Looking back, we should have persevered and found ourselves another bar in the streets nearby, but we hoped that we would find one along the way.
The next thing we came to, amazingly, was the Cami Salié, the very same salt-trading road that we had trodden near Arthez-de-Béarn so long ago. The difference was that this bit was tarred and kerbed and full of traffic.
Past the Hippodrome, we branched off over the autoroute and entered a wood, which was busy with Sunday morning activity. Runners, promenaders, dog-owners and pram-pushers were thick on the path. A couple stopped to make sure we were not going to get lost. I was flagging already, so we had a rest and a snack on a shady bench.
As we emerged from the wood, looking for a GR sign, we met a man and a woman strolling hand in hand. He wore a primrose-yellow Lacoste outfit (indeed he probably was René Lacoste, he looked rich enough) and his consort was a dark beauty, now lined with age. He wanted to practise his English, which was fluent enough but wonderfully comical to listen to. He told us that this bit of the GR had been rerouted and we had to go another way. He was right and we soon found the signs again.
After a stretch of beautiful farmland and woodland, we stopped in the shade beside a canal for our simple lunch. It was fiercely hot in the sun by now and we were running out of water, a state of affairs that we blamed on the deplorable lack of bars in these parts. I picked an unripe apple and nibbled it to disguise my thirst.
A long ascent on a stony path flanked by shrubbery brought us to a bitumen road and from there we descended steeply into Morlaàs. Looking forward to a big cold drink of water and a coffee, we hurried through the unpeopled streets, following a sign to “Bar-Hotel”, and arrived at a vast dusty square. The hotel was there but it was closed.

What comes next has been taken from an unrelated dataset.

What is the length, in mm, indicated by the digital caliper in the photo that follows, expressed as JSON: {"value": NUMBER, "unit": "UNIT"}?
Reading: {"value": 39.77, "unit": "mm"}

In desperation I pushed the door and it fell open under my hand. Inside, it was like the Marie Celeste. We called out but nobody came. Carafes of water, half-drained, were piled up on the counter, so we finished off a couple of them and poured some more into our bottles. Out in the empty wasteland again, we met a lone man who told us where the camping ground was, not far away next to the town swimming pool.
Both the pool and the camping ground were deserted. Nevertheless, we went in, had showers and lay down for an exhausted sleep. I felt I was running out of reserves, both physical and emotional, although it could have been just caffeine I was low on. We had had none all day. It was a lesson in what a French village can be like on a Sunday afternoon, but at the time we did not understand this. We condemned Morlaàs as a graveyard that we never wanted to see again.

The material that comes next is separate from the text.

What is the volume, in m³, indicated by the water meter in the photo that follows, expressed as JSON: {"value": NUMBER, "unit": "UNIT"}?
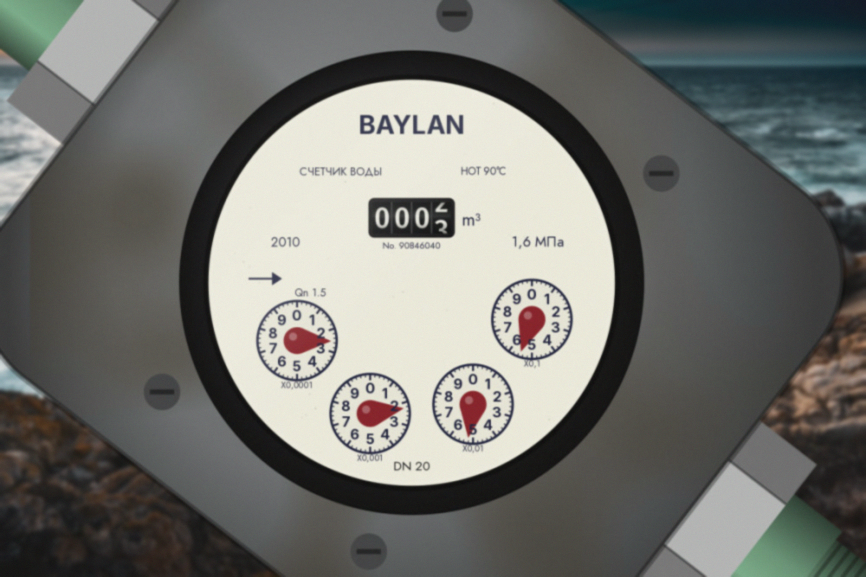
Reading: {"value": 2.5522, "unit": "m³"}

Eventually the pool opened and kids began arriving. Soon there was an excited hubbub, the same in pools all over the world, which was a cheerful sound. Families came to play tennis near our tent, seemingly impervious to the heat. A few other campers appeared from their caravans, including a shockingly fat woman with bare breasts dangling. Keith said it was a man but I was scandalised anyway.
In the evening, still hot, we walked back hoping to find the town had woken up, but apart from a few old men playing petanque in the square, there was still no sign of life. Just as we were resigning ourselves to muesli for dinner we came to a take-away pizza bar.
The beaming man invited us to eat at his little side table. Not only that, but he also sold wine, so we selected a cold rosé and he kept it in the fridge between refills of our yellow plastic cups.
He trained his fan in our direction while we tucked into the house speciality – le Chat Botté, with Roquefort cheese. We had two family sized pizzas and the whole bottle of wine and were blissfully happy. We are easily cheered up. When we left, Keith shook our saviour’s hand with real affection.
On the way back to the tent we were able to appreciate the beauty of the church. Morlaàs was the capital of Béarn in the eleventh and twefth centuries, succeeding from Lescar (before Pau even existed), which explains why both places have such elaborate old churches. The one at Morlaàs has the rustic appeal of a patchwork quilt, with all its repairs and extensions.